There’s already been reporting on where Clinton plans to put her 2016 presidential campaign headquarters and even which states she thinks she could win in a general election. Such speculation underscores her twin hazards of overexposure and inevitability. If and when she decides to run, how could she spark our interest?

For a start, Clinton could make income inequality a central theme of her campaign and do it her way. She’s no Elizabeth Warren and she shouldn’t try to be. The Massachusetts senator, with her longstanding attacks on a “rigged” system and the institutions that benefit from it, owns the firebrand populist niche. That’s not Clinton’s style or comfort zone, especially after her eight years representing Wall Street as a New York senator. When she lashes out at business, it doesn’t go well, as in her mangled critique of trickle-down economics last fall: “Don’t let anyone tell you that, um, you know, it’s corporations and businesses that create jobs.”
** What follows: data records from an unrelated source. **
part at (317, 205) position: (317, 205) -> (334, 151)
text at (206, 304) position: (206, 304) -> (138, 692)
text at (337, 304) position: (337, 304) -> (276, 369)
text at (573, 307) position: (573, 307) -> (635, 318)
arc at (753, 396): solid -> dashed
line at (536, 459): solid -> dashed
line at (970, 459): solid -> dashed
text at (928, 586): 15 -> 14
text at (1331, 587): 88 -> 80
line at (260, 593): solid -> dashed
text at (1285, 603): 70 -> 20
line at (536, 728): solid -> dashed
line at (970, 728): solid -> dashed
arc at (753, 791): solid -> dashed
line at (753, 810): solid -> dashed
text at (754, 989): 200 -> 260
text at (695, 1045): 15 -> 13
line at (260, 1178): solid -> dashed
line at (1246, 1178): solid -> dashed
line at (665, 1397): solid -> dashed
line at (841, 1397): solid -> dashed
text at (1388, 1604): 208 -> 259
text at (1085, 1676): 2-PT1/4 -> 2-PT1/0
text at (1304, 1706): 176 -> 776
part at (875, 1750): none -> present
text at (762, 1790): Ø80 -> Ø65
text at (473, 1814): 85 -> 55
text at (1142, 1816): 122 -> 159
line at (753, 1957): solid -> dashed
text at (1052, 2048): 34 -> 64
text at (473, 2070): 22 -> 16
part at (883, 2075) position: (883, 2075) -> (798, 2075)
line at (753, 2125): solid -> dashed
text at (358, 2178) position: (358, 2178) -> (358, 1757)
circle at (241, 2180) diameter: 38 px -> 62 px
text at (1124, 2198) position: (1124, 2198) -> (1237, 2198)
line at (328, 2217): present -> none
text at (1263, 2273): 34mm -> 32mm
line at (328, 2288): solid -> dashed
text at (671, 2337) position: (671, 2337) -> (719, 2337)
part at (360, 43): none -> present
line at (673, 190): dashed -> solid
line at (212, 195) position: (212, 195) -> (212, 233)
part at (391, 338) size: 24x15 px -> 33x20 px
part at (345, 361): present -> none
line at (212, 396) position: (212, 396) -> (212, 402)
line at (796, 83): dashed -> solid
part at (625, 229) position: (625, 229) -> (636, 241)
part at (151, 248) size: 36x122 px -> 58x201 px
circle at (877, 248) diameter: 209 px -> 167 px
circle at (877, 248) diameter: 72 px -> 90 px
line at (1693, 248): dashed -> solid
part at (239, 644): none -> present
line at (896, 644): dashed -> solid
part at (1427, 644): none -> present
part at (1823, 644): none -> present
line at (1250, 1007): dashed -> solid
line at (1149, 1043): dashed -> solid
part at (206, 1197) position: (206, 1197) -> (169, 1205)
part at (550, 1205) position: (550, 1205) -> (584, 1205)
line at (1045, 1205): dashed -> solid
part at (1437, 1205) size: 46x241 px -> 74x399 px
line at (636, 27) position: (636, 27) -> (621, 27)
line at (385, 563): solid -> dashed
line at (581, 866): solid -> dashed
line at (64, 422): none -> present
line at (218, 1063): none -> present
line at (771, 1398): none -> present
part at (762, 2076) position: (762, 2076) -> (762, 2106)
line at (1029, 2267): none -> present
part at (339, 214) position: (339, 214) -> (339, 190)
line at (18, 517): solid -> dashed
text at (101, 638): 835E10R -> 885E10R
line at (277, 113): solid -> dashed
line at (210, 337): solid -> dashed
What fits Clinton better is an appeal to high moral ground. You could characterize this approach as “we’re all in this together” or a form of tactful public shaming. Instead of attacking people who are benefiting from the rigged system, appeal to them on behalf of the common good and a healthier overall economy. Urge them to support a financial transactions tax and an end to ridiculously low tax rates for investment fund managers. Pick up on some of the ideas proposed by Washington Post columnist Harold Meyerson, such as lower taxes for corporations that cap CEO pay or raise worker wages to match productivity increases.

Clinton should also think carefully about whether to hire people on a listserv of some 150 Democratic operatives described as Clinton campaign aides in waiting. The emails, leaked to Rick Klein of ABC News and perfectly characterized as “bro-tastic” by The Washington Post’s Aaron Blake, are classic frat boy towel-snapping. Her last campaign was marred by infighting and incompetence. This time around, she should hire adults who know what they’re doing and won’t embarrass her while they’re doing it. That will not only yield a better campaign, it will show she learns from mistakes.

Hillary and Jeb will never be fresh faces. But they can minimize that handicap by running as creative, evolving leaders who are not captive to their family legacies.